In these first few steps I’ve already started asking myself “what were you thinking?”  Like do I really think I need about 20 stained and ratty dishtowels?  Am I ever going to use partially-burned and not particularly lovely scented votives?  Why did I feel the need to hold on to the breast-feeding instructions from the hospital for almost 21 years?   I can see there will be great mysteries uncovered, many of which I may never admit to.  There will be treasures, of course, which will serve as speed bumps in the process. Baby pictures and videos, correspondence from those no longer with us, mementos from past generations – all deserve a pause and a reliving of memories. But then the decision must be made as to what to keep, and what really can be let go.  I was thrilled when I came across an origami mobile made by my brother, now passed, for his then-baby nephew. That of course I will keep, as something my son can remember his Uncle by. But his baby blankets?  Donate.

Even though I’ve just begun the process, I can easily see the mess will get far worse before it gets better.  Right now our guest room (I decided to start from the top of the house and work down) looks like the closet exploded. Which, in a way, it has.  Even walking into the room is slightly hazardous.  Piles that only make sense to me are precariously leaning against each other, awaiting other items still to come off the shelves to join them in their journeys to either donation, sale, or dump.  Lucky for us we have no overnight guests expected any time soon, so no one will see the mess.

The one area that will probably take the most abuse before things get better is our basement.  Last on the list for the clean out, yet the area most in-need, it has already become the holding pen in the GROS process.  Items awaiting new storage arrangements and other things waiting for a trip to either Goodwill or the dump, are all collecting in an already small space.

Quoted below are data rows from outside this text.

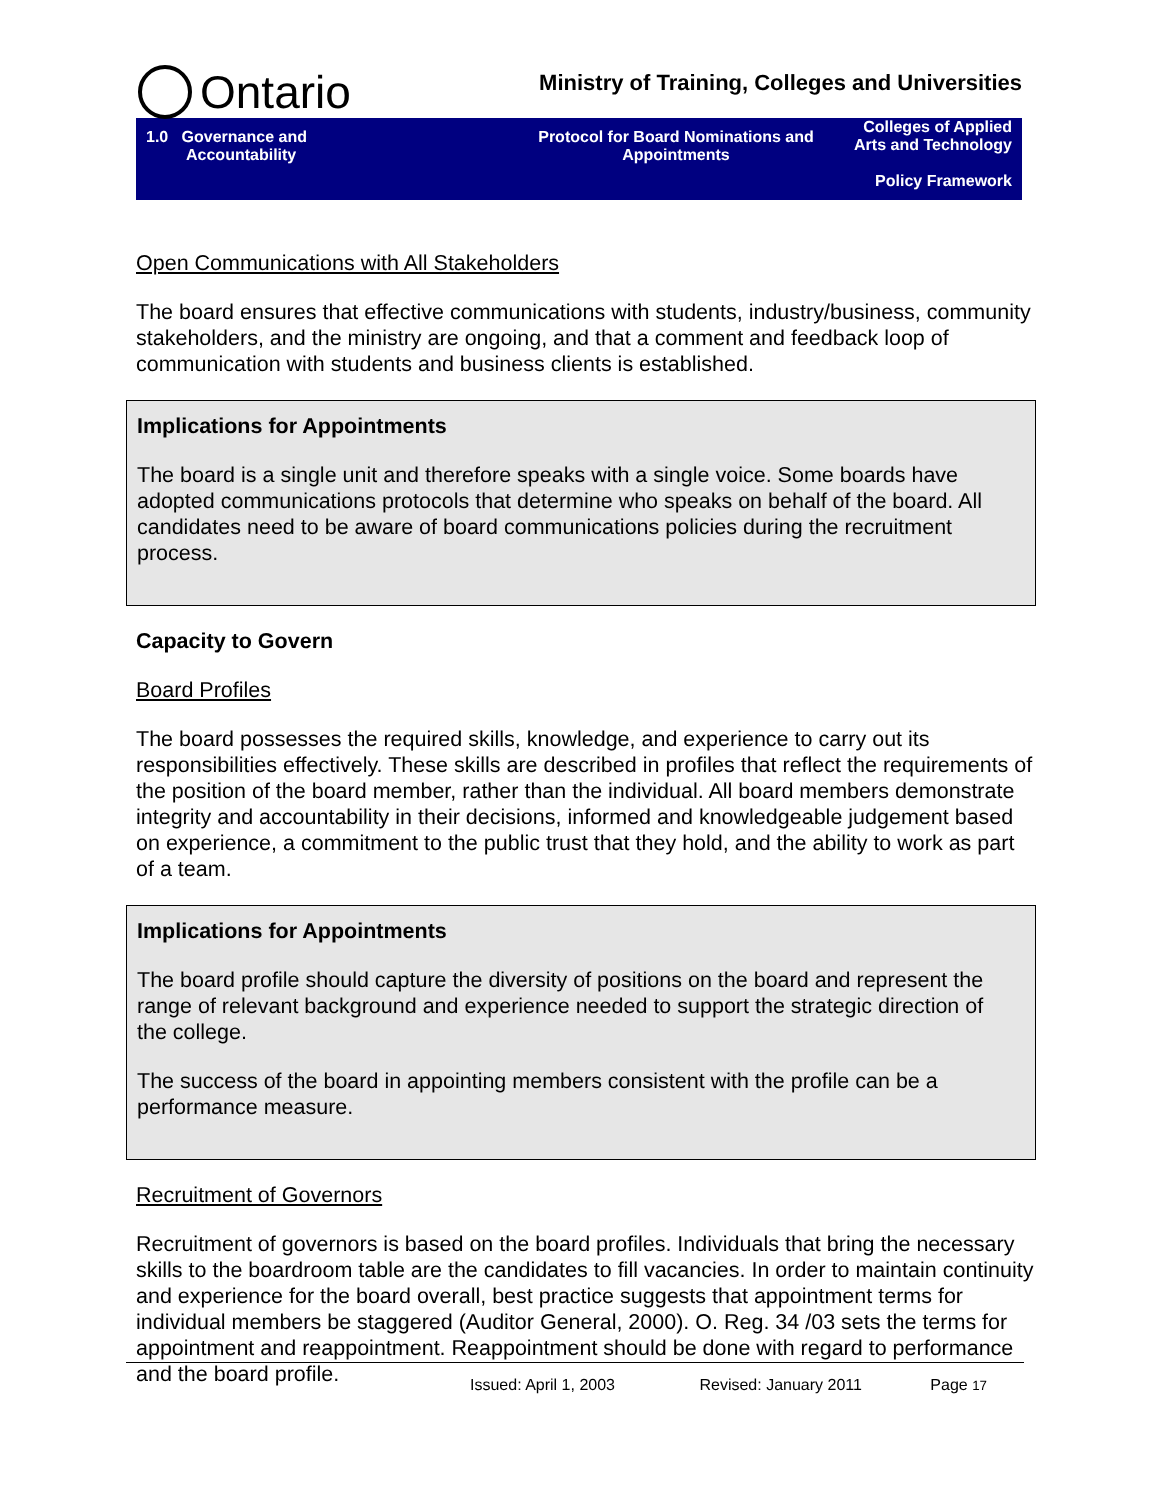Ontario
Ministry of Training, Colleges and Universities
1.0 Governance and
Accountability
Protocol for Board Nominations and Appointments
Colleges of Applied Arts and Technology
Policy Framework
Open Communications with All Stakeholders
The board ensures that effective communications with students, industry/business, community stakeholders, and the ministry are ongoing, and that a comment and feedback loop of communication with students and business clients is established.
Implications for Appointments
The board is a single unit and therefore speaks with a single voice. Some boards have adopted communications protocols that determine who speaks on behalf of the board. All candidates need to be aware of board communications policies during the recruitment process.
Capacity to Govern
Board Profiles
The board possesses the required skills, knowledge, and experience to carry out its responsibilities effectively. These skills are described in profiles that reflect the requirements of the position of the board member, rather than the individual. All board members demonstrate integrity and accountability in their decisions, informed and knowledgeable judgement based on experience, a commitment to the public trust that they hold, and the ability to work as part of a team.
Implications for Appointments
The board profile should capture the diversity of positions on the board and represent the range of relevant background and experience needed to support the strategic direction of the college.
The success of the board in appointing members consistent with the profile can be a performance measure.
Recruitment of Governors
Recruitment of governors is based on the board profiles. Individuals that bring the necessary skills to the boardroom table are the candidates to fill vacancies. In order to maintain continuity and experience for the board overall, best practice suggests that appointment terms for individual members be staggered (Auditor General, 2000). O. Reg. 34 /03 sets the terms for appointment and reappointment. Reappointment should be done with regard to performance and the board profile.
Issued: April 1, 2003 Revised: January 2011 Page 17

Speaking of the basement and things that should not be seen…. Like many of you, I have not been able to go to my gym in almost a year. Which means my boredom level for my home basement workouts is at an all-time low. It has gotten to the point where I am randomly selecting free workouts on YouTube to try. Over the past week or so, I’ve been choosing dance workouts.  There I am, watching these 20-something fitness and dance pro’s in their designer crop T’s and leggings, moving in ways I couldn’t do even in my 20’s, while I’m clad in my typical 50-something home workout wear of yoga pants, old Tshirt and discount Avia’s, bumbling my way through their routines.  Add in now the afore-mentioned recently added obstacles, and I could quite likely trip on an old toaster, tumble over a Costco pack of paper towels, or grapevine into my stationery bike.  Again feeling thankful there is no hidden camera recording my activities nor my surroundings.

Perhaps I’m going about it all wrong. Maybe I should make use of the accumulating mess while it lasts and incorporate it into my workouts in a new form of circuit work.  Lunge over the slow cooker, squat over the pack of toilet paper, do pushups off the old set of drawers, and lift the clothing donation box. I could call it GROS Fit.  I could start a new trend.

But still…it’s a really good thing no one will see it.